10/03/2011 - 00:00

The perils and pitfalls of owning taxi plates

10/03/2011 - 00:00


Save articles for future reference.

WA should hasten down the path taken by New Zealand and free-up its taxi industry.

ANYONE who has ever stood by the roadside in the early hours of a Sunday morning in Northbridge waiting for a cab will know how the taxi industry fails to live up to Western Australians’ ever-dwindling expectations of it.

Waiting times continue to rise, passenger complaints are at record highs and taxi ranks at peak periods can often be physically intimidating.

Street violence in popular nightspots around Perth occurs because police and nightclub security staff are unable to diffuse escalating situations by moving patrons out of problem areas, due to some extent to a shortage of taxis.

Each year, one in four taxis receives a complaint from a passenger, according to the Department of Transport.

In response, the department announced a review into the industry late last year, and recently held a forum k so that taxi drivers can voice their ideas and concerns over the state of the industry to the transport minister.

The real pitfall of the taxi industry lies in how it is regulated. The number of taxis permitted to operate is controlled by the state government, which claims it can control prices and enhance the safety of passengers by doing so.

But how could it? Who really knows what number of cabs would optimally satisfy 1.7 million Western Australians, and whoever they are, why are they not making millions predicting the share market instead of working for the Taxi Industry Board?

What’s more, the Australian Productivity Commission rejected taxi caps almost a decade ago, instead advocating for an open market. Yet the restrictions remain in place in most Australian states.

The over-inflated value of taxi plates is a clear indication that the Taxi Industry Board has not released enough plates. Such licences had an average ‘grey market’ value of $217,871 in 2007-2008.

Plate holders lease their plates out to taxi drivers (many are not actually owned by drivers) for around $355 per week, or $18,000 per year.

If there were enough plates out there, people wouldn’t have to pay hundreds of thousands of dollars for one and a large part of your taxi fare would not end up in plate holders’ pockets.

It’s an offense to offer rides for a fee without a taxi plate. There are 1,942 plates for taxis in WA, with 1,115 privately owned and the rest leased to drivers by the government. In the case of privately owned plates, the system is a government privilege with private beneficiaries.

It’s a pretty safe investment scheme, too. So long as the government continues to perpetuate a shortage of plates, the value will stay high.

It’s only made token releases in the past few years. Plus, as the dependence placed on limited taxi services becomes heavier due to Perth’s bulging population, the value of plate ownership will continue to soar.

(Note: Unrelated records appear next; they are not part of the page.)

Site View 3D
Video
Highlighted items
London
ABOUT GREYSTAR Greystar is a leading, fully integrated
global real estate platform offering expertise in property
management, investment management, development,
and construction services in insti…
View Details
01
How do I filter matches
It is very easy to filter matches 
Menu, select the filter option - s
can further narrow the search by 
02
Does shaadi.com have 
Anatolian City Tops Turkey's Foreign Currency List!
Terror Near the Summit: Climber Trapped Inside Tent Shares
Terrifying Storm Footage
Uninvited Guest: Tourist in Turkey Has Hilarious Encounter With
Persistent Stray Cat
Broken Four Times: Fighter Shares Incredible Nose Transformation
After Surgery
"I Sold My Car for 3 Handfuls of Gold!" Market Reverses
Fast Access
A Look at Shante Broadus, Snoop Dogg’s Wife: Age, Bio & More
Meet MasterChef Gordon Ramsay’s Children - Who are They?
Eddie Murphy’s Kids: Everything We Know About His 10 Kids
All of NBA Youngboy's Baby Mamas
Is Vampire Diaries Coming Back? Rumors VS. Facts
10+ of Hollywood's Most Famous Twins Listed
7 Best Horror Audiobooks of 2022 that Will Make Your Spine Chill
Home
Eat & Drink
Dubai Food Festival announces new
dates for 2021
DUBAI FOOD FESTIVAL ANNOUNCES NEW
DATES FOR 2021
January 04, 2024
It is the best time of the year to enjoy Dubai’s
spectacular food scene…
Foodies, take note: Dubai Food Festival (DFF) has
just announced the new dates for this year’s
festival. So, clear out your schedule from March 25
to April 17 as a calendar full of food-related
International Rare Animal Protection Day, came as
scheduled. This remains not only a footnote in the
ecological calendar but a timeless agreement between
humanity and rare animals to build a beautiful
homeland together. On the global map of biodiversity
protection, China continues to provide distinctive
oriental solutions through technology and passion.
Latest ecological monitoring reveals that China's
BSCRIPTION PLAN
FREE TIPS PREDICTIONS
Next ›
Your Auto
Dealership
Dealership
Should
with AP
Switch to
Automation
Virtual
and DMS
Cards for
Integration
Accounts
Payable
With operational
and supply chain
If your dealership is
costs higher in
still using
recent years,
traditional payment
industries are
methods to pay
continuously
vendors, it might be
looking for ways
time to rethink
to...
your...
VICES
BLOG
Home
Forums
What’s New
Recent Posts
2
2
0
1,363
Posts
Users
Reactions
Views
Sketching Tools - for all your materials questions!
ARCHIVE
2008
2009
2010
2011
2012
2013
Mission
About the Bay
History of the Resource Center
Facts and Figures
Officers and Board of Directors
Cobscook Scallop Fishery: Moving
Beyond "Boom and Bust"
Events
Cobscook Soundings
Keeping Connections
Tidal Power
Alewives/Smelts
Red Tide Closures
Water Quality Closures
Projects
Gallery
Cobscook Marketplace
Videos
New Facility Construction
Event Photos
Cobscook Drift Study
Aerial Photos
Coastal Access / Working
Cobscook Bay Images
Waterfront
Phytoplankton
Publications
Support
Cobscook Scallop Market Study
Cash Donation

The burden of this regulatory loophole falls onto the drivers and passengers. Fares remain high, the quality of service continues to disappoint, and the limited number of taxis on the road fails to cope with the high demand.

It doesn’t have to be this way. There are places where governments no longer control the number of cabs or the fares they charge. New Zealand abandoned quantitative control of the taxi market more than 20 years ago. With the government leaving the number of cabs and the price they charge to the forces of supply and demand, entrepreneurs created new jobs, better service, and lower prices.

A 2008 OECD study of 17 countries found that the NZ experience is not unusual.

“Increasing numbers of OECD countries have removed or loosened supply restrictions on taxis. The results of these reforms have been strongly positive, with reduced waiting times, increased consumer satisfaction and, in many cases, falling prices being observed,” according to the study

WA is slowly progressing towards the NZ model. The government stopped selling licences in 2004 and drivers are now able to lease licences from the government directly instead of selling monopoly right to a few arbitrarily privileged individuals. And the government has also introduced peak period and restricted plates available for lease.

However, calls to tender government leases are happening far too infrequently. Until the government gives up trying to guess the ‘correct’ number and opens up the industry entirely, the people of WA can expect the same issues that plague the industry to continue.

As the Perth population continues to grow rapidly, it is crucial that our services industries are equipped to cope. As we continue to reap the benefits of the boom, the Department of Transport has an opportunity to remove restrictions from the industry.

• Felicity Karageorge is a Mannkal Scholar currently interning for a Canadian think-tank.